• [Exercise goal]: Once you reach the line containing "Can you give" in the data below, restate each line word for word up to and including the one containing "3. metal sprocket at [250, 348, 287, 381]".
──────── Material for this exercise ────────
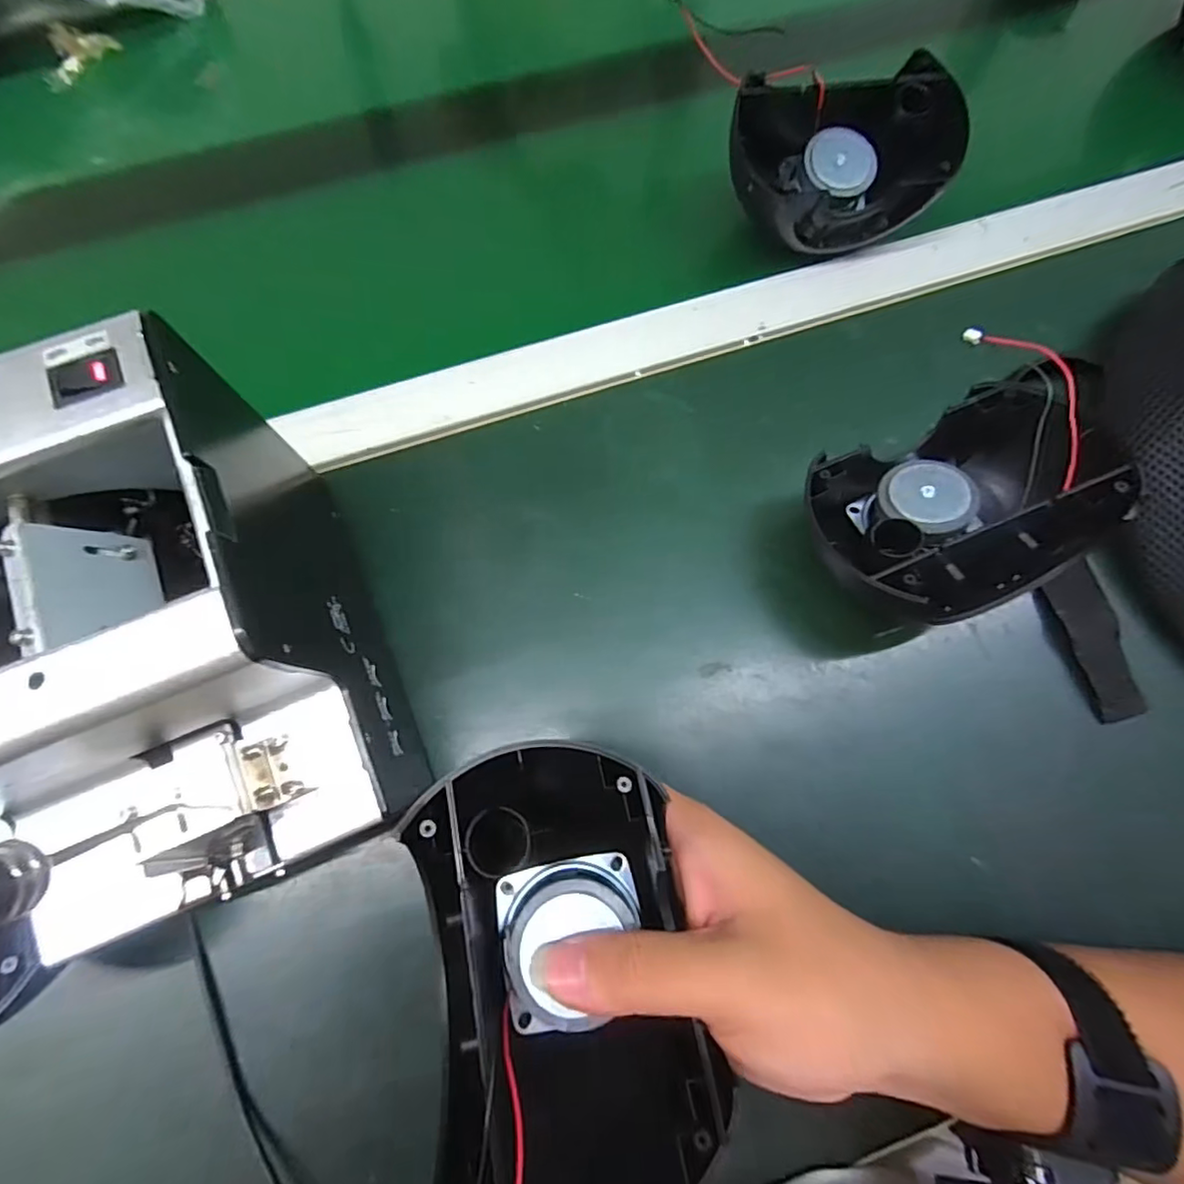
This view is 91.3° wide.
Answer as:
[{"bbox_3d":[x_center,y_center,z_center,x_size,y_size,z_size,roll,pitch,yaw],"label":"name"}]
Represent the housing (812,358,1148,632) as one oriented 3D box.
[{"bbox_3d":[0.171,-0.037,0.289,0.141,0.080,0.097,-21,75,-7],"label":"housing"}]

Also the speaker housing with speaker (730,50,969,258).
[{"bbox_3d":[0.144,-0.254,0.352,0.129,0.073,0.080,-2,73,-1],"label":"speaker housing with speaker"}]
────────
──────── Material for this exercise ────────
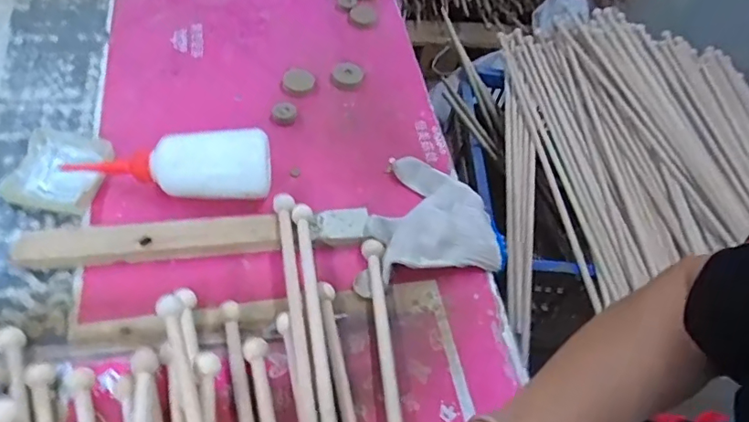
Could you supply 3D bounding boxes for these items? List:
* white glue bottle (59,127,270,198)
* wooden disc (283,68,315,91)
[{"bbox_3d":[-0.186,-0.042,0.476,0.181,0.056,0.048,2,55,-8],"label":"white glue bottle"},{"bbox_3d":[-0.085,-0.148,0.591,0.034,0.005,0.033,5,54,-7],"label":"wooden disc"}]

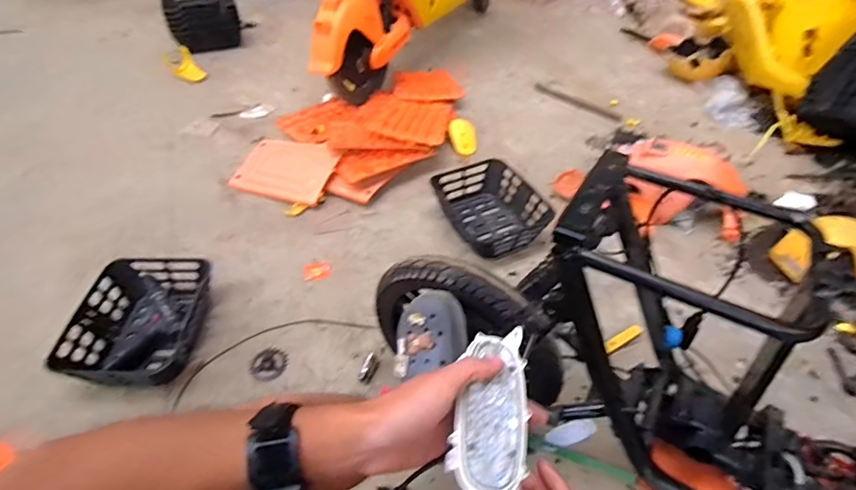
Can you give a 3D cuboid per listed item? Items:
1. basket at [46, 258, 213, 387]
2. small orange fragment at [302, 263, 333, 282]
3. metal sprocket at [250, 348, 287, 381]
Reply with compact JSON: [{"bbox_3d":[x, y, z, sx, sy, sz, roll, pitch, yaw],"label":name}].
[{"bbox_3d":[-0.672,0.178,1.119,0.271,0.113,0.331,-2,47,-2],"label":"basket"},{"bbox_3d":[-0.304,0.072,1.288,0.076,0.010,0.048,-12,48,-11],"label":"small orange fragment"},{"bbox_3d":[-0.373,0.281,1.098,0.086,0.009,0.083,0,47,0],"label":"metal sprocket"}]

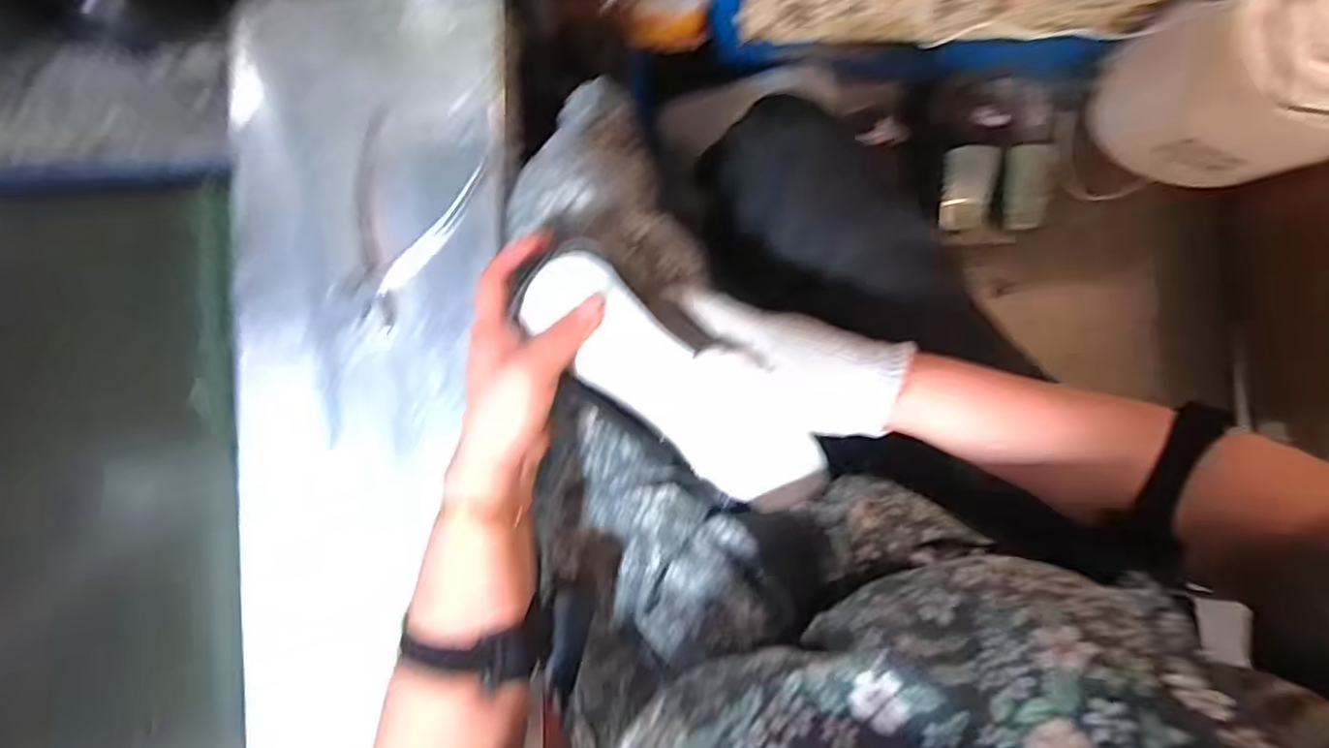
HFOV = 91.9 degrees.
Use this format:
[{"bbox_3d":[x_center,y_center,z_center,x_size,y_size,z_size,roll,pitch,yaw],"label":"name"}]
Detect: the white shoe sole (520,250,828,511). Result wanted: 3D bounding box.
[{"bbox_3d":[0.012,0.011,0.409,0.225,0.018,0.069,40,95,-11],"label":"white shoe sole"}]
────────
• [Result below]:
Can you give a 3D cuboid per listed item? Items:
1. basket at [46, 258, 213, 387]
2. small orange fragment at [302, 263, 333, 282]
3. metal sprocket at [250, 348, 287, 381]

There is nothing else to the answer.